DNase I hypersensitivity is a universal mark for all active CREs (51). For example, more than 90% of the SEP3-binding and AP1-binding sites detected by ChIP-seq were covered by DHSs (6). Thus, DHSs provide corroborative information of TF-binding sites predicted based on the classical ChIP-seq method. PlantDHS provides a platform that allows predicting of all potential CREs associated with specific plant genes. The position of the promoter of a plant gene can be readily predicted based on various tools and databases developed by the plant research community. By contrast, plant enhancers have proved to be difficult to identify, which is due to the fact that enhancers can be located at various positions relative to a specific gene. DHSs located outside of the promoter regions are putative enhancers. We recently examined the function of several intergenic DHSs in A. thaliana using the β-glucuronidase gene reporter. Enhancer function was found to be associated with of more than 70% of these candidates (52). This result confirmed the power of mapping CREs using DHSs.

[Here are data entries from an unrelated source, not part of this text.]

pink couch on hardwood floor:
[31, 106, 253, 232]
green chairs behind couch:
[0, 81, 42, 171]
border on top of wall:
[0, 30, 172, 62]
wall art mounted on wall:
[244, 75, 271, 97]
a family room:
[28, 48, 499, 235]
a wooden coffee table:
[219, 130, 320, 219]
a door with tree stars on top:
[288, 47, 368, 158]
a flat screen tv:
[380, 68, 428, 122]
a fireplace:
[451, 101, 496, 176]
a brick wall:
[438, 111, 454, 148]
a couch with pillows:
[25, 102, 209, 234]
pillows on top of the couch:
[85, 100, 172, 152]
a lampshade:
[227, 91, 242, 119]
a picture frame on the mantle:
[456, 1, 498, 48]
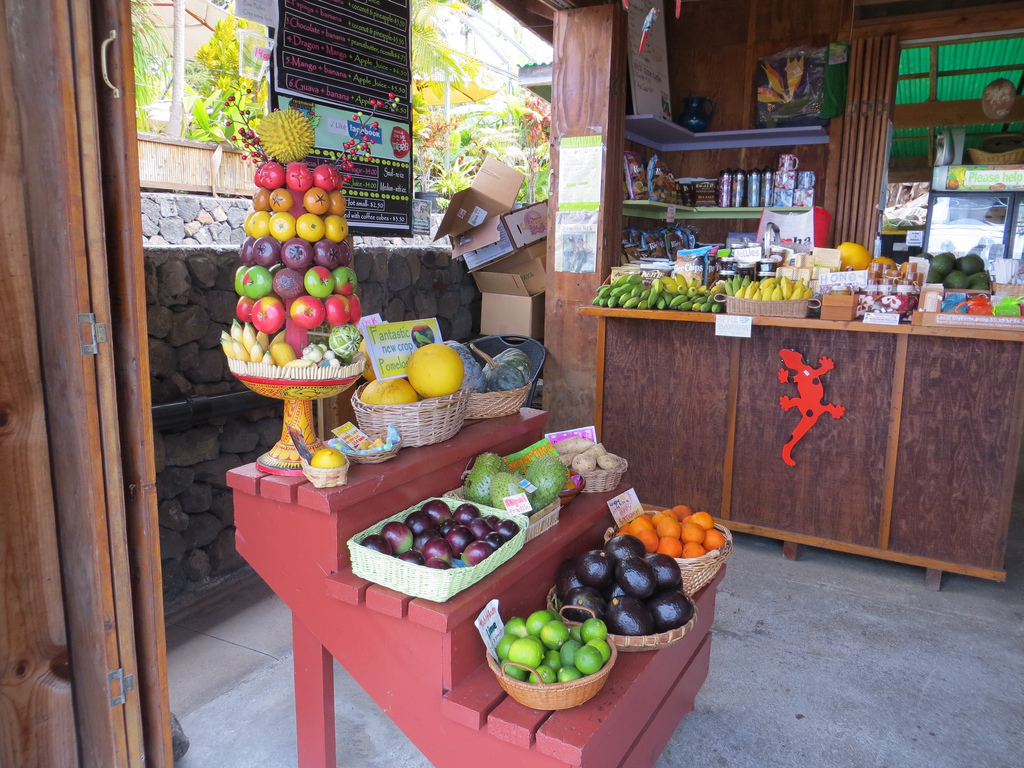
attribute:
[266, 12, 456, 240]
prices — product, for customers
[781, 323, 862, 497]
lizard — red, decorative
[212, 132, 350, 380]
fruits — stacked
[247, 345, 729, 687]
fruit — displayed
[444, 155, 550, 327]
boxes — piled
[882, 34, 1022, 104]
shed — green 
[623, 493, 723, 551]
oranges — displayed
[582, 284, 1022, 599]
counter — brown , wood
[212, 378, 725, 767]
rack — red 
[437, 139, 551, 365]
boxes — piled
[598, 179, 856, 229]
shelf — top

We plan to maintain and improve the PlantDHS by adding additional DHS data sets, including those from additional plant species and from model plant species grown under various stress conditions. Epigenomic data sets will also be added in the database. We are currently developing a genome-wide enhancer map in A. thaliana based largely on the DHS information (52). The enhancer information will be integrated into PlantDHS, which will be one of our near future goals.